### Tasks and exercises
[A] Reproduce the part of the plasmatron patent page starting with "Description" and going on through "and the like).".
[B] In the plasmatron patent page, what thermal efficiency of the plasma spray gun limits the length of the interelectrode inserts?
[C] Carry on the plasmatron patent page from where it stops.
Selected passage: Begin
EP0461259A1

EP0461259A1 - Plasmatron

Info

Publication number: EP0461259A1
Application number: EP90905345A
Authority: EP
Inventors: David Grigorievich Bykhovsky; Vadim Vasilievich Volchkov; Mikhail Valentinovich Karasev; Nikolai Alexandrovich Kelin; Valery Stepanovich Klubnikin; Alexandr Yakovlevich Medvedev
Original assignee: Leningradsky Politekhnichesky Institut
Current assignee: Leningradsky Politekhnichesky Institut
Priority date: 1989-12-26
Filing date: 1989-12-26
Publication date: 1991-12-18
Also published as: WO1991009702A1; EP0461259A4

Abstract

In a plasmatron, between the electrodes (1, 4), are mounted a inlet nozzle (2) and a interelectrode insert (3). The nozzle (2) is provided with additional gas channels (6) connected to the arc channel (5). The internal diameter of the interelectrode insert (3) is not less than the diameter of a circumference (8) circumscribed around the outlet opening of additional channels (6), and the ratio between the diameter of this circumference (8) and the length of the insert (3)is within 0.6-1.7. With tangential feeding of the plasma-forming gas (9) a non-cooled axial plasma jet (15) with uniform temperature and speed profiles (14) is formed behind the anode (4).

Description

Field of the Invention

This invention generally relates to plasma technology and more particularly, to air plasma spray guns. It may be employed for coating deposition, particle spheroidization, facing and etc. mainly when refractory powders with low heat conductivity and low density are used (among them aluminium oxide, circonium oxide, chromium oxide and the like).

Background of the Invention

Known in the art is an air plasma spray gun ("Gazotermicheskie pokrytia iz poroshkovykh materialov". Reference Book, Ju.S.Borisov et al. 1987, Naukova Dumka, Kiev, p.76) comprising a cathode and a nozzle-anode. Plasma-forming gas is fed tangentially into a cathode region of an electric arc and sprayed powder is supplied into the de-energized region of the plasma jet behind the anode.
Tangential feeding of the plasma-forming gas into the plasma spray gun is applied to prolong the life of the electrodes in case the gas is chemically active (air, oxygen etc.) When tangential feeding of the plasma-forming gas is employed eddy flow of plasma jet is observed along the whole of the arc channel as well as in the air plasma spray gun output in the region of powder input. As the result the powder is scattered by centrifugal forces of plasma jet from its axis region, where jet temperature and velocity are maximum into the peripheral region. Eddy jet flow results in the nonuniformity of its temperature and velocity profiles of the cross-section, i.e. to the nonuniformity of heating and of powder particle movement along the plasma jet cross-section. All this lowers the powder usage factor and impairs the properties of the sprayed coatings.
Also known is a plasma spray gun (SU, A, 430801) wherein interelectrode inserts are installed between the cathode and the anode. In this case some reduction of the tangential component of the plasma jet velocity is achieved by increasing the electric arc length. However, the above problems are not completely solved as the length of the interelectrode inserts is limited by the considerations of gaining high thermal efficiency (over 60%) of the plasma spray gun.
Selected passage: End
Exercise data: Begin
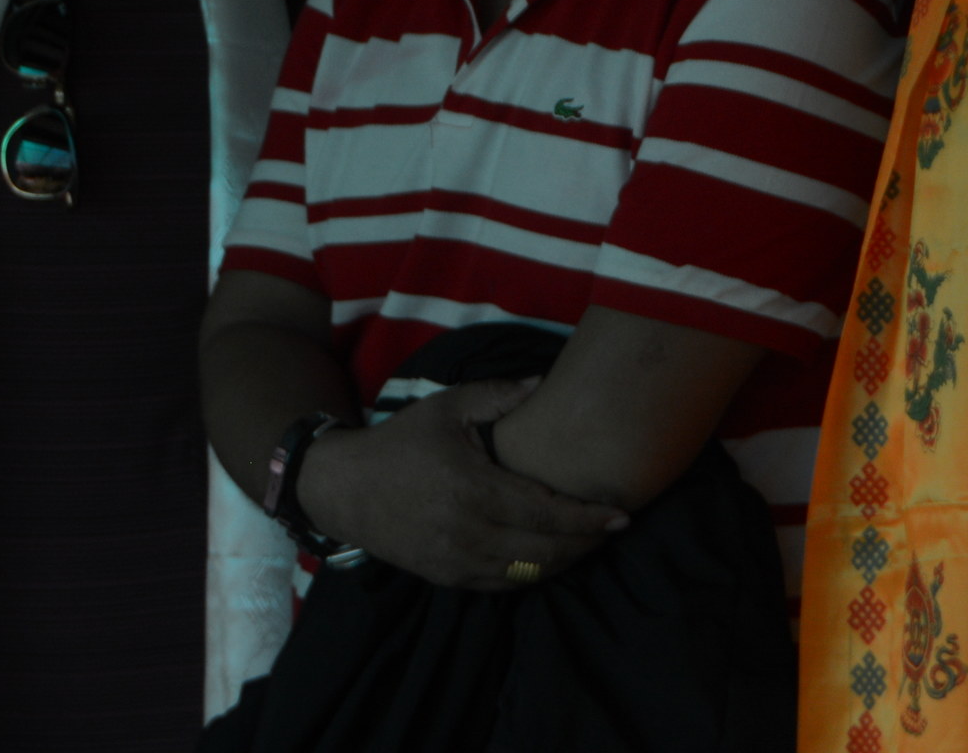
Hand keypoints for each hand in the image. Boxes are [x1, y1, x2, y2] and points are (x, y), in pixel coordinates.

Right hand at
Exercise data: End
### Answers to the tasks
[A]
Description

Field of the Invention

This invention generally relates to plasma technology and more particularly, to air plasma spray guns. It may be employed for coating deposition, particle spheroidization, facing and etc. mainly when refractory powders with low heat conductivity and low density are used (among them aluminium oxide, circonium oxide, chromium oxide and the like).

[B] Over 60%.

[C]
To do away with the eddy plasma jet flow in the region of powder input, the plasma jet flow is divided in the arc channel into two zones, eddy and axial ones. Thus, also known is a plasma spray gun (FR, A, 2600229) comprising a cathode and a nozzle-anode in which supplementary cylindrical gas channels are made around the arc channel. The gas channels are made parallel to the nozzle axis and communicate from one side with a part of the nozzle space into which the plasma-forming gas is fed, and from the other side, with the nozzle outlet region. Channels for feeding powder into the plasma jet are also made in the nozzle-anode, with outlet holes of these channels being disposed between the outlet holes of the supplementary gas channels and the outlet hole of the nozzle-anode. When electric arc is burning, the region of higher pressure is created in the arc channel. Due to that a considerable part of the plasma-forming gas fed from the cathode side does not flow through the arc channel, but flows through the supplementary gas channels. Hence, even when tangential feeding of the plasma-forming gas is employed the transfer of eddy plasma flow to the axial one will take place in the region of the plasma jet powder input. Therefore, supplementary channels provide plasma flow division into the zone of eddy flow in the cathode region of the arc channel and the zone of axial flow in the region of the arc column where the powder is fed. Axial plasma flow in the technological zone of the plasma spray gun contributes to the powder entering the axial region of the plasma jet having maximum temperature and velocity. Feeding powder into the zone of the axial plasma jet flow excludes ejection of powder particles from its axial region into a peripheral one.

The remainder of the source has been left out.